On behalf of Cobert, Haber & Haber Attorneys at Law posted in Divorce on Wednesday, November 4, 2015.
When starting the divorce process, it is natural for New York entrepreneurs to be concerned about the well-being of their business. Taking some proactive steps to ensure their business is protected can help give peace of mind during this difficult time. Just like a business plan, entrepreneurs should have a plan in place for the divorce to make the transition from married to single life as smooth as possible.
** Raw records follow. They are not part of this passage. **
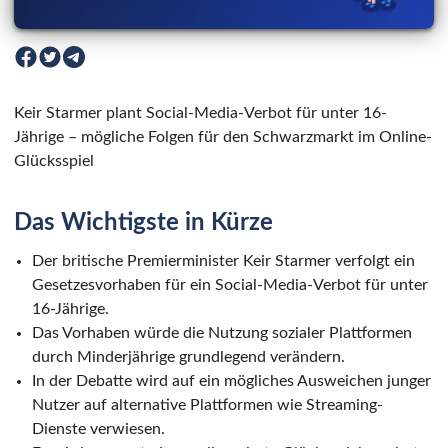
Keir Starmer plant Social-Media-Verbot für unter 16-
Jährige – mögliche Folgen für den Schwarzmarkt im Online-
Glücksspiel
Das Wichtigste in Kürze
Der britische Premierminister Keir Starmer verfolgt ein
Gesetzesvorhaben für ein Social-Media-Verbot für unter
16-Jährige.
Das Vorhaben würde die Nutzung sozialer Plattformen
durch Minderjährige grundlegend verändern.
In der Debatte wird auf ein mögliches Ausweichen junger
Nutzer auf alternative Plattformen wie Streaming-
Dienste verwiesen.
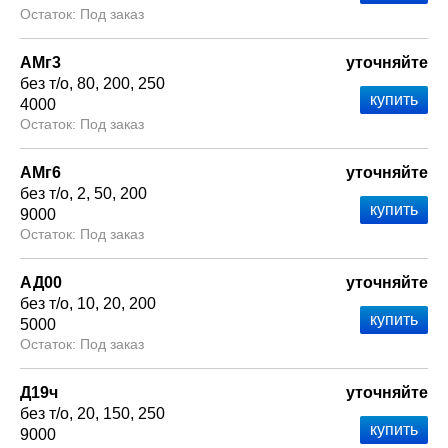
Под заказ
АМг3
уточняйте
без т/о
80
200
250
4000
Под заказ
АМг6
уточняйте
без т/о
2
50
200
9000
Под заказ
АД00
уточняйте
без т/о
10
20
200
5000
Под заказ
Д19ч
уточняйте
без т/о
20
150
250
9000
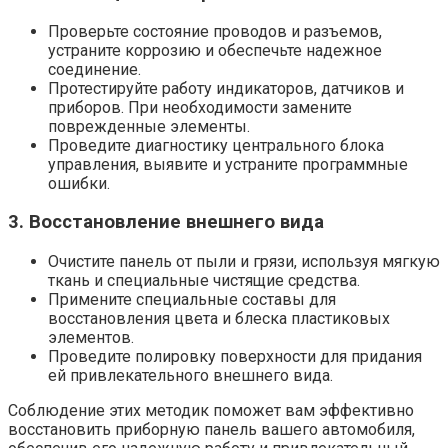
Проверьте состояние проводов и разъемов,
устраните коррозию и обеспечьте надежное
соединение.
Протестируйте работу индикаторов, датчиков и
приборов. При необходимости замените
поврежденные элементы.
Проведите диагностику центрального блока
управления, выявите и устраните программные
ошибки.
3. Восстановление внешнего вида
Очистите панель от пыли и грязи, используя мягкую
ткань и специальные чистящие средства.
Примените специальные составы для
восстановления цвета и блеска пластиковых
элементов.
Проведите полировку поверхности для придания
ей привлекательного внешнего вида.
Соблюдение этих методик поможет вам эффективно
восстановить приборную панель вашего автомобиля,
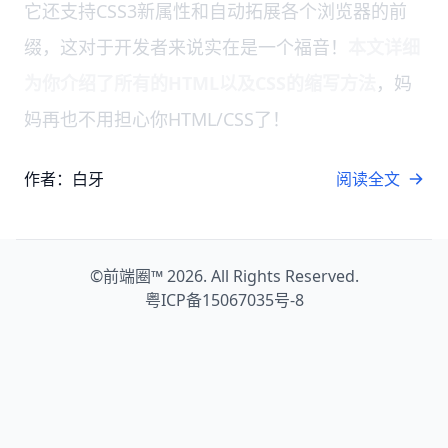
它还支持CSS3新属性和自动拓展各个浏览器的前
缀，这对于开发者来说实在是一个福音！
本文详细
为你介绍了所有的HTML以及CSS的缩写方法
，妈
妈再也不用担心你HTML/CSS了！
作者：白牙
阅读全文
©
前端圈™
2026. All Rights Reserved.
粤ICP备15067035号-8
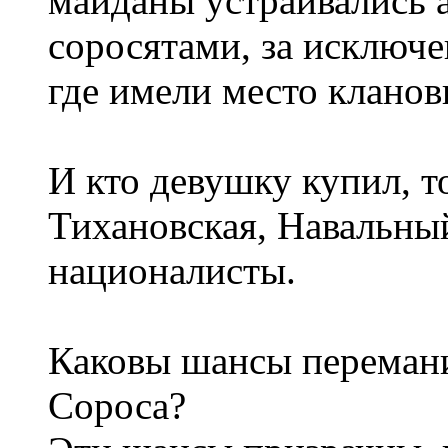
майданы устраивались а
соросятами, за исключ
где имели место кланов
И кто девушку купил, то
Тихановская, Навальны
националисты.
Каковы шансы перемани
Сороса?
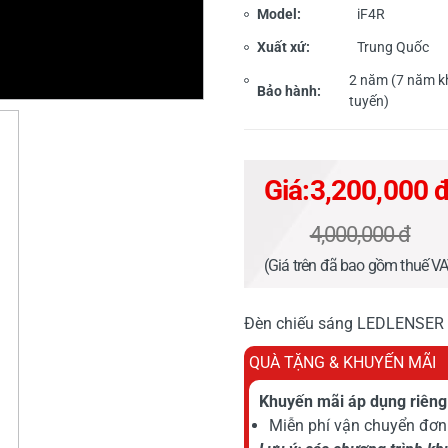
Model:
iF4R
Xuất xứ:
Trung Quốc
2 năm (7 năm kh
Bảo hành:
tuyến)
Giá:
3,200,000 
4,000,000 đ
(Giá trên đã bao gồm thuế V
Đèn chiếu sáng LEDLENSER i
QUÀ TẶNG & KHUYẾN MÃI
Khuyến mãi áp dụng riêng 
Miễn phí vận chuyển đơn 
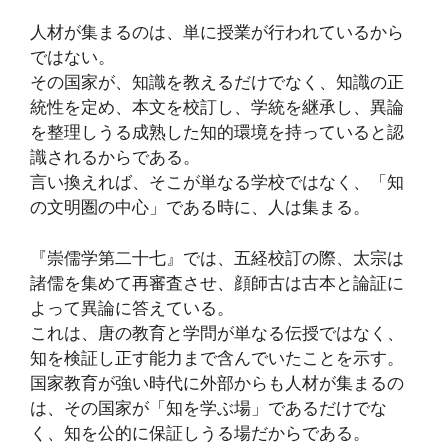
人材が集まるのは、単に授業が行われているから
ではない。
その国家が、知識を教えるだけでなく、知識の正
統性を定め、本文を校訂し、学統を継承し、異論
を整理しうる成熟した知的環境を持っていると認
識されるからである。
言い換えれば、そこが単なる学校ではなく、「知
の文明圏の中心」である時に、人は集まる。
『崇儒学第二十七』では、五経校訂の際、太宗は
諸儒を集めて再審査させ、顔師古は古本と論証に
よって異論に答えている。
これは、唐の教育と学問が単なる伝授ではなく、
知を検証し正す能力まで含んでいたことを示す。
国家教育が強い時代に外部からも人材が集まるの
は、その国家が「知を学ぶ場」であるだけでな
く、知を公的に保証しうる場だからである。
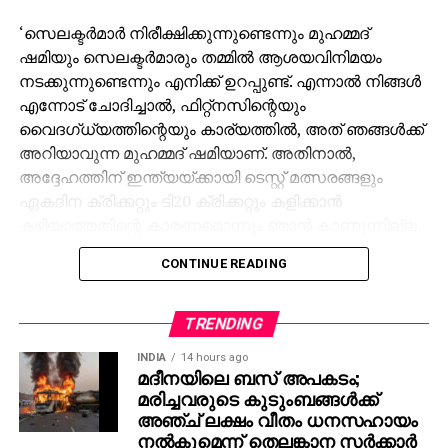
‘സെലക്ടര്‍മാര്‍ നിരീക്ഷിക്കുന്നുണ്ടെന്നും മുഹമ്മദ്
ഷമിയും സെലക്ടര്‍മാരും തമ്മില്‍ ആശയവിനിമയം
നടക്കുന്നുണ്ടെന്നും എനിക്ക് ഉറപ്പുണ്ട്. എന്നാല്‍ നിങ്ങള്‍
എന്നോട് ചോദിച്ചാല്‍, ഫിറ്റ്നസിന്റെയും
വൈദഗ്ധ്യത്തിന്റെയും കാര്യത്തില്‍, അത് ഞങ്ങള്‍ക്ക്
അറിയാവുന്ന മുഹമ്മദ് ഷമിയാണ്. അതിനാല്‍,
അദ്ദേഹത്തിന് ഇന്ത്യയ്ക്കായി ടെസ്റ്റ് മത്സരങ്ങളും
ഏകദിന ക്രിക്കറ്റും ടി20 ക്രിക്കറ്റും കളിക്കാന്‍
കഴിയാത്തതിന്റെ കാരണമൊന്നും ഞാന്‍ കാണുന്നില്ല.
കാരണം ആ കഴിവ് വളരെ വലുതാണ്.
CONTINUE READING
മാര്‍ച്ചില്‍ നടന്ന ചാമ്പ്യന്‍സ് ട്രോഫിക്ക് ശേഷം ഷമി
ഇന്ത്യക്കായി കളിച്ചിട്ടില്ല, ഈ വെള്ളിയാഴ്ച ഈഡന്‍
TRENDING
ഗാര്‍ഡന്‍സിലെ ആദ്യ ടെസ്റ്റോടെ
INDIA
14 hours ago
ആരംഭിക്കാനിരിക്കുന്ന ദക്ഷിണാഫ്രിക്കന്‍ പരമ്പരയില്‍
മദീനയിലെ ബസ് അപകടം;
സീമറെ തിരഞ്ഞെടുത്തില്ല. വെസ്റ്റ്
മരിച്ചവരുടെ കുടുംബങ്ങള്‍ക്ക്
ഇന്‍ഡീസിനെതിരായ ടെസ്റ്റ് പരമ്പരയിലും ഷമിയെ
അഞ്ച് ലക്ഷം വീതം ധനസഹായം
അവഗണിച്ചിരുന്നു, അതിനുശേഷം താന്‍ കളിക്കാന്‍
നല്‍കുമെന്ന് തെലങ്കാന സര്‍ക്കാര്‍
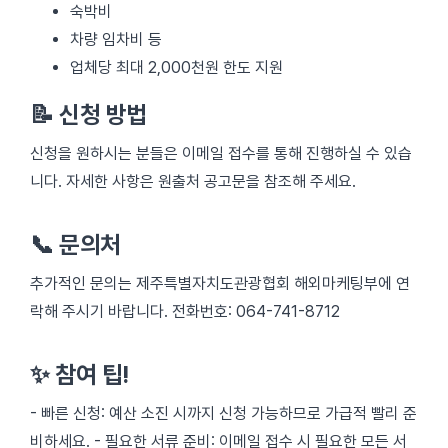
숙박비
차량 임차비 등
업체당 최대 2,000천원 한도 지원
📝 신청 방법
신청을 원하시는 분들은 이메일 접수를 통해 진행하실 수 있습
니다. 자세한 사항은 원출처 공고문을 참조해 주세요.
📞 문의처
추가적인 문의는 제주특별자치도관광협회 해외마케팅부에 연
락해 주시기 바랍니다. 전화번호: 064-741-8712
✨ 참여 팁!
- 빠른 신청: 예산 소진 시까지 신청 가능하므로 가급적 빨리 준
비하세요. - 필요한 서류 준비: 이메일 접수 시 필요한 모든 서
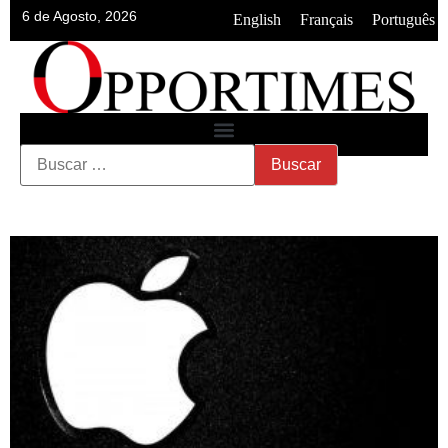
6 de Agosto, 2026
•
•
English
Français
Português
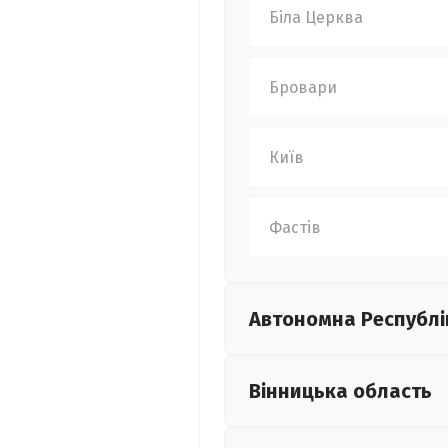
Біла Церква
Бровари
Київ
Фастів
Автономна Республі
Вінницька
область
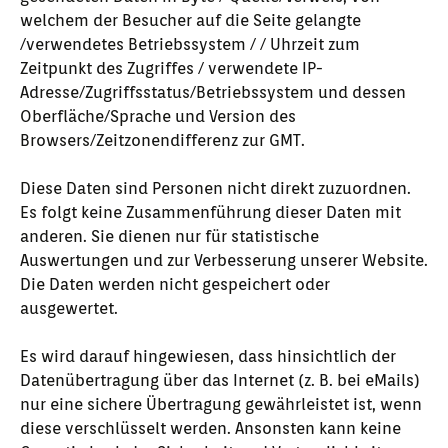
welchem der Besucher auf die Seite gelangte
/verwendetes Betriebssystem / / Uhrzeit zum
Zeitpunkt des Zugriffes / verwendete IP-
Adresse/Zugriffsstatus/Betriebssystem und dessen
Oberfläche/Sprache und Version des
Browsers/Zeitzonendifferenz zur GMT.
Diese Daten sind Personen nicht direkt zuzuordnen.
Es folgt keine Zusammenführung dieser Daten mit
anderen. Sie dienen nur für statistische
Auswertungen und zur Verbesserung unserer Website.
Die Daten werden nicht gespeichert oder
ausgewertet.
Es wird darauf hingewiesen, dass hinsichtlich der
Datenübertragung über das Internet (z. B. bei eMails)
nur eine sichere Übertragung gewährleistet ist, wenn
diese verschlüsselt werden. Ansonsten kann keine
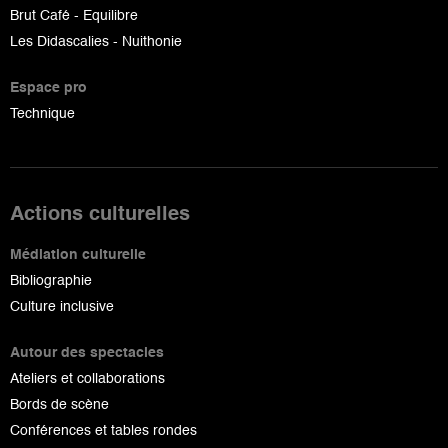
Brut Café - Equilibre
Les Didascalies - Nuithonie
Espace pro
Technique
Actions culturelles
Médiation culturelle
Bibliographie
Culture inclusive
Autour des spectacles
Ateliers et collaborations
Bords de scène
Conférences et tables rondes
The first step is to know and understand all personal and professional assets. If the other spouse has an ownership stake in the business or has contributed to its success in other ways, this affects how the business is considered in the valuation of the marital estate. Next is to consider the endgame, the time after the divorce is concluded. What will the parties do with the company? If it’s a jointly owned venture, will either or both want to continue?
Divorcing entrepreneurs should have a good team of consultants to protect their interests, especially in a contested divorce. Independent advisers can help avoid many of the typical legal pitfalls of divorcing entrepreneurs, especially if the spouse disagrees on estate valuation. A divorce doesn’t have to cost the business, but being flexible and knowing when to negotiate and when to stand firm can help entrepreneurs craft a fair and equitable divorce settlement that safeguards the welfare of their company.
An attorney representing a client who is filing for divorce may start by examining the total value of the marital estate, including business holdings, real estate, art, personal and professional debts and assets. The attorney may then begin property settlement negotiations on the client’s behalf in an attempt to reach an agreement that can be then submitted to the court for its approval.